IN NDIAGANIAO, a remote village in Senegal’s agricultural region, men from around the country flock to congratulate the father of president-elect Bassirou Diomaye Faye.
Speaking from the hallway of the pastel-coloured family home and dressed in a silk blue boubou, 84-year-old Samba Faye says he is “happy and proud” of his son.
“He came to see me before the election, crouched at my feet and asked that I pray for this success,” Faye said as men come up to greet him while others hand him buzzing telephones.
“We could never have imagined that he would one day become president of the republic even though we prayed that he would go as far as possible in his career,” added Faye.

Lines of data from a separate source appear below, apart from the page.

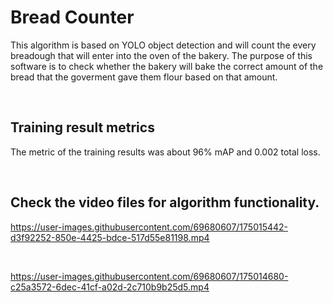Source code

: # Bread Counter
This algorithm is based on YOLO object detection and will count the every breadough that will enter into the oven of the bakery.
The purpose of this software is to check whether the bakery will bake the correct amount of the bread that the goverment gave them flour based on that amount.

<br>

## Training result metrics
The metric of the training results was about 96% mAP and 0.002 total loss.

<br>

## Check the video files for algorithm functionality.

https://user-images.githubusercontent.com/69680607/175015442-d3f92252-850e-4425-bdce-517d55e81198.mp4

<br>

https://user-images.githubusercontent.com/69680607/175014680-c25a3572-6dec-41cf-a02d-2c710b9b25d5.mp4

“Bassirou has always been a serious and ambitious boy.”
Just 10 days after he was freed from prison, the anti-establishment candidate Diomaye — who comes from an educated but modest family background — won the presidential election in the first round, gaining 54.28 percent of the vote.
The 44-year-old, who has said he wants a “break” with the current political system, is set to become the youngest president in Senegal’s history.
“I asked him to do everything to satisfy the Senegalese people” who “have high hopes” of him, Faye, who worked in the agricultural sector training farmers how to use new equipment, told AFP.
“I told him that a great responsibility now rests on his shoulders.”
Outside the house, little girls play barefoot in the dusty allies in front of buildings from another age where old wooden doors and others made of rusty metal still stand.
Across Ndiaganiao, where Diomaye won 80 percent of the vote, walls and dilapidated buildings have his name and that of his mentor Ousmane Sonko written in white paint.
The uncle of the new president and his namesake Diomaye Faye said that running as leader wasn’t his nephew’s intention.
“It wasn’t actually his goal. He never really intended to get involved in politics but his friend Ousmane Sonko… drew him into politics,” said his uncle, a political science professor in the United States who said he spent two years with pan-Africanist leader Thomas Sankara from 1985 to 1987.
“The main advice we can give him is… remaining himself, being humble and keeping his ability to listen,” the uncle added.